**Exercise details**
Below is a listing to copy exactly; no image goes into the copy.

☆ ☆ ☆ ☆ ☆ ☆ ☆

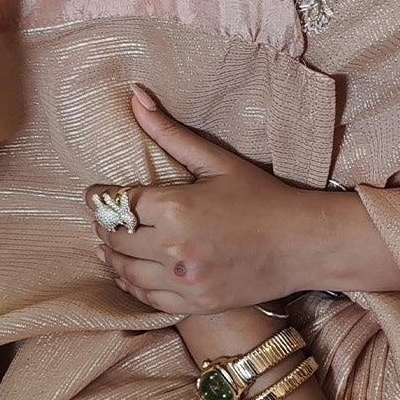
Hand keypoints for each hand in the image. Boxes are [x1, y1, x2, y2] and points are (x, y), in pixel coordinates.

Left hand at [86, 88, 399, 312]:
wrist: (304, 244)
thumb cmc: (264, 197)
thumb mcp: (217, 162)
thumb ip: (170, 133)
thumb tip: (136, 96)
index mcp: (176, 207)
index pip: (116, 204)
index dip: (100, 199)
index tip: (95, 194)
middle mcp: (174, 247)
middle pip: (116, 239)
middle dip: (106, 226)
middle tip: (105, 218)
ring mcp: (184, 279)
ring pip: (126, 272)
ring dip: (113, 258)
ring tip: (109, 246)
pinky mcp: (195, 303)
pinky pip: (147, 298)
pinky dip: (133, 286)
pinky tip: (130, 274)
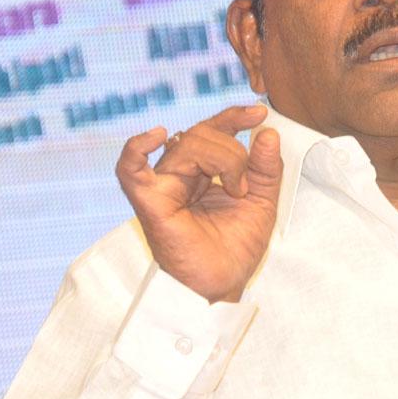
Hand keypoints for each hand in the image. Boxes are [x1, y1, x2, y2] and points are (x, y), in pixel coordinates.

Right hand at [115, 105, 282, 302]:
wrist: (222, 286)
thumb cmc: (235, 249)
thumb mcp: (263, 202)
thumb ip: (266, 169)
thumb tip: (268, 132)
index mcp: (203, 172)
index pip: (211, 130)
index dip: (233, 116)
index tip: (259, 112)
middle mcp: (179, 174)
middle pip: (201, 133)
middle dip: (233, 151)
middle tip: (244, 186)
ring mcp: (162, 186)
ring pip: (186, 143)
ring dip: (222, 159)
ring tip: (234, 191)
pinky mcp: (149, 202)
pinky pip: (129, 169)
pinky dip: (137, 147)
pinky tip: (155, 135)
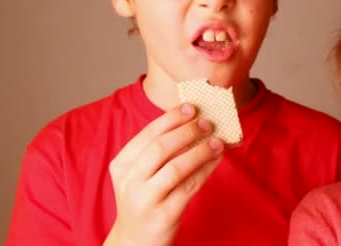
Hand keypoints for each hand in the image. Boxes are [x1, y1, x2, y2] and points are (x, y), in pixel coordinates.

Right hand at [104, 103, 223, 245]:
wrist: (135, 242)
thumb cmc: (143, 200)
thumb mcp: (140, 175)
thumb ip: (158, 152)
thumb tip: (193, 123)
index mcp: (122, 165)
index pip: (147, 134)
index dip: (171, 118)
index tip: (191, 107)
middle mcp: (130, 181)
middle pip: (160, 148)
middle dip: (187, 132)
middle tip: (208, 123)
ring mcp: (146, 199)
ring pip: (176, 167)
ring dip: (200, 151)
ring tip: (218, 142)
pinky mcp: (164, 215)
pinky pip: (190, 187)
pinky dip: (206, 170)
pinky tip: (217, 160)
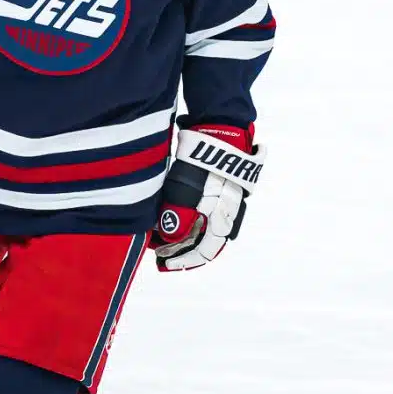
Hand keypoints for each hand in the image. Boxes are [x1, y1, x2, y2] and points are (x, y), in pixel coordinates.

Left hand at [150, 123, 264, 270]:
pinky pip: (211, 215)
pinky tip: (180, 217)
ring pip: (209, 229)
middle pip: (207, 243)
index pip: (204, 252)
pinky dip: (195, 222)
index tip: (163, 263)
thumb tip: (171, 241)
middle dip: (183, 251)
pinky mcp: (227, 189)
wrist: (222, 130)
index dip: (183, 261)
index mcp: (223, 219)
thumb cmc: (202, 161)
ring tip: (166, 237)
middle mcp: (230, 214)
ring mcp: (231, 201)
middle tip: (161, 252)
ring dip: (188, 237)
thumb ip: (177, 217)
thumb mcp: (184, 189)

☆ ☆ ☆ ☆ ☆ ☆ ☆

**Answer box**
Hand keypoints for each hand in the image. Boxes are [x1, y1, x2, y2] and points are (x, y), in pixel coordinates.

Left hand at [86, 88, 399, 312]:
wrist: (304, 244)
thumb cmc: (264, 197)
thumb mcp: (217, 162)
thumb ip: (170, 133)
thumb tip: (136, 96)
index mcp: (176, 207)
index pip: (116, 204)
index dip: (100, 199)
index tip: (95, 194)
middle mcp: (174, 247)
middle pip: (116, 239)
middle dip: (106, 226)
middle tip: (105, 218)
ring mcp: (184, 279)
ring pip: (126, 272)
ring dip: (113, 258)
ring tip: (109, 246)
pinky mcp: (195, 303)
pinky pip: (147, 298)
pinky dip: (133, 286)
pinky tip: (130, 274)
Hand keypoints for each hand in the image. Boxes are [x1, y1, x2, y2] and points are (x, y), in pixel coordinates.

Right hand at [115, 105, 282, 302]:
wrist: (222, 286)
thumb cmc: (235, 249)
thumb mcp: (263, 202)
thumb ip: (266, 169)
thumb tip: (268, 132)
index mcp: (203, 172)
index pip: (211, 130)
index dip: (233, 116)
index tip: (259, 112)
middle mcp: (179, 174)
middle pip: (201, 133)
middle dip: (233, 151)
middle tip: (244, 186)
ring mcp: (162, 186)
ring pip: (186, 143)
ring dip: (222, 159)
ring tip: (234, 191)
pinky mcp: (149, 202)
pinky pip: (129, 169)
pinky dip: (137, 147)
pinky tip: (155, 135)
Hand keypoints for each hand in the image. Boxes are [x1, y1, x2, y2] and points are (x, y), in pixel coordinates.

Right hand at [104, 103, 223, 245]:
wrist: (135, 242)
thumb cmc: (143, 200)
thumb mcp: (140, 175)
thumb ip: (158, 152)
thumb tip: (193, 123)
index mcp: (122, 165)
index pip: (147, 134)
index dip: (171, 118)
index tip: (191, 107)
middle mcp: (130, 181)
middle pip: (160, 148)
middle dip: (187, 132)
middle tip: (208, 123)
ring mcp: (146, 199)
ring pip: (176, 167)
ring dip: (200, 151)
ring tip: (218, 142)
pinky mcp: (164, 215)
pinky pip: (190, 187)
pinky dip: (206, 170)
pinky tip: (217, 160)
Hand keypoints for each hand in the image. Boxes are [x1, y1, x2, y2] and points are (x, y), in pixel coordinates.

Left hand at [150, 123, 264, 270]:
pinky pip: (211, 215)
pinky tip: (180, 217)
ring pip: (209, 229)
middle pip: (207, 243)
index pip: (204, 252)
pinky dip: (195, 222)
index tip: (163, 263)
thumb tip: (171, 241)
middle dip: (183, 251)
pinky mcp: (227, 189)
wrist: (222, 130)
index dip: (183, 261)
index mcp: (223, 219)
thumb cmc: (202, 161)
ring tip: (166, 237)
middle mcp: (230, 214)
ring mcp: (231, 201)
middle tip: (161, 252)
ring dip: (188, 237)
thumb ip: (177, 217)
thumb mcp: (184, 189)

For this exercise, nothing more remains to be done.